The Agile movement had a bad side effect, since the idea was that you didn’t need to plan far ahead, and everything can be adjusted in the next sprint a lot of people got Project Management titles that had no idea how the software was built and what was really involved in the delivery of the project. Instead of getting ahead of large roadblocks, they focused more on making sure that all the fields were filled out in JIRA, adding little value to the project and most of the time just doing annoying pestering of people doing real work.

What do we do now? Is the idea to get back to sticky notes? Of course not, if sticky notes worked, we would just continue using them. We also know that putting more metadata about the work doesn’t make the work go any faster. We need to get back to things that are real and connected to real needs of the software teams:

  1. What are our actual delivery deadlines? These are different for internal automation tool vs an iOS app.
  2. What are the meaningful milestones? Why do we have them?
  3. How do we manage dependencies between team effectively?
  4. How do we manage capacity while accounting for the fact that context switch can be extremely expensive.
  5. What is the right way to communicate with customers and business stakeholders?

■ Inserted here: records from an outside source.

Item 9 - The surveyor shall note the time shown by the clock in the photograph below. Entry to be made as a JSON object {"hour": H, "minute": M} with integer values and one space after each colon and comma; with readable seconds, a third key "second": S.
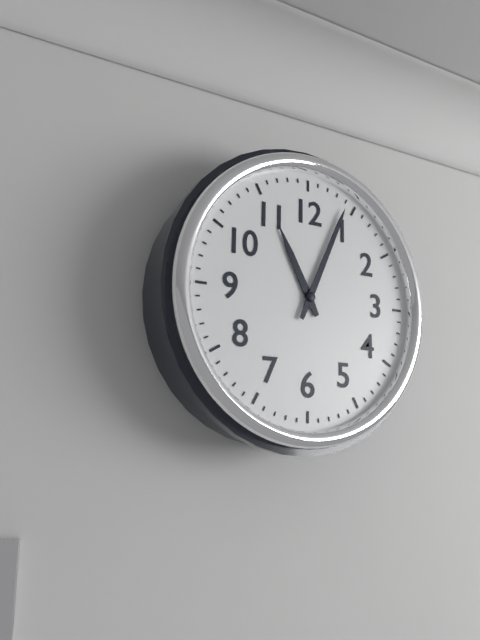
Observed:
{"hour": 11, "minute": 4}
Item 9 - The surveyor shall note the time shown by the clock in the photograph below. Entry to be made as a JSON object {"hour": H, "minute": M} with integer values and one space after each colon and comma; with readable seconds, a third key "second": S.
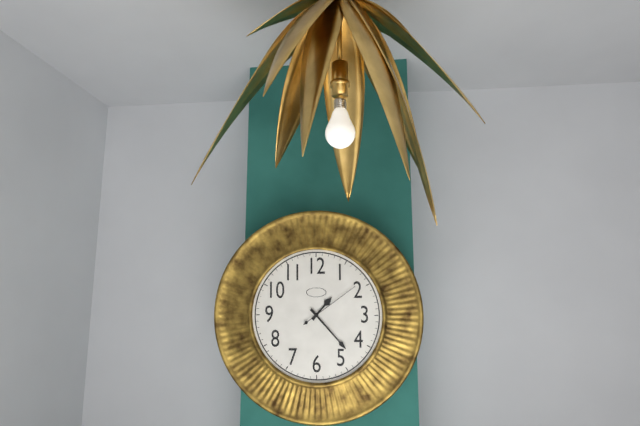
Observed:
{"hour": 1, "minute": 23, "second": 9}
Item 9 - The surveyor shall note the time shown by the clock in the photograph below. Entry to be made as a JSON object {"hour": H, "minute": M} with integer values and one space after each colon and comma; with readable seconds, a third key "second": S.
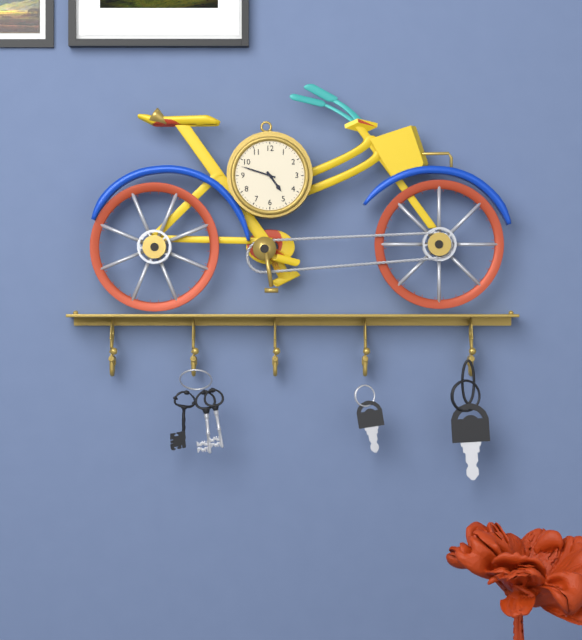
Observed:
{"hour": 4, "minute": 48}
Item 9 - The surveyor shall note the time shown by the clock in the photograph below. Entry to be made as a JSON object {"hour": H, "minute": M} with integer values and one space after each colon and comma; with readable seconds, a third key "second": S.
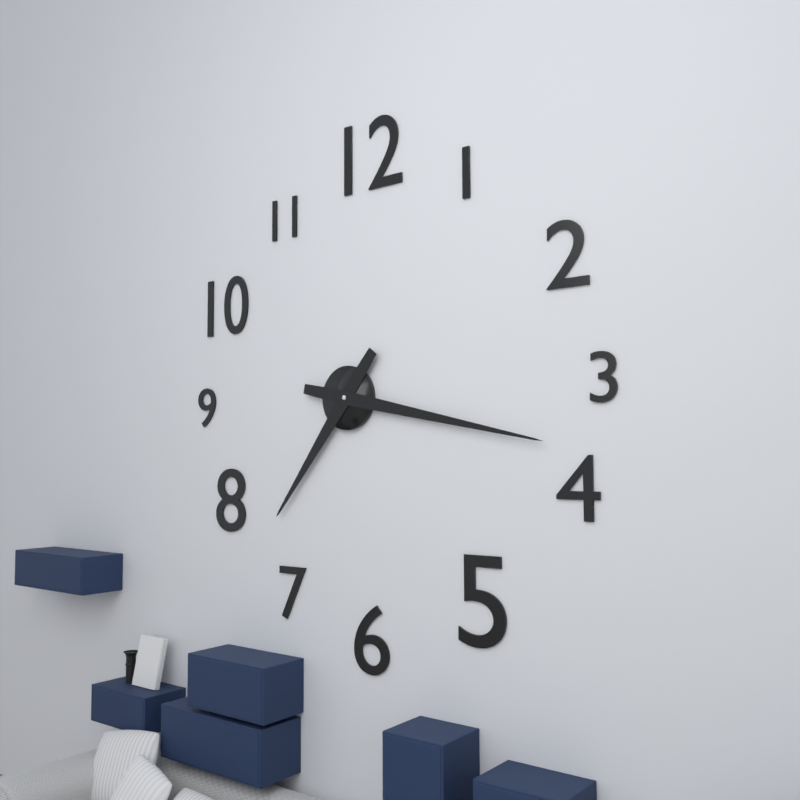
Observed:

Tools can and should help manage and plan at scale. The answer is not to avoid planning but to plan the right amount given the particulars of a project and technology stack. The good things about Agile like the predictable times to adjust the plans are a good habit. The things like estimating every task in meaningless Fibonacci points needs to go.

New paradigms and project management schemes are emerging as we speak and what has been working in particular situations is probably a subject for another post.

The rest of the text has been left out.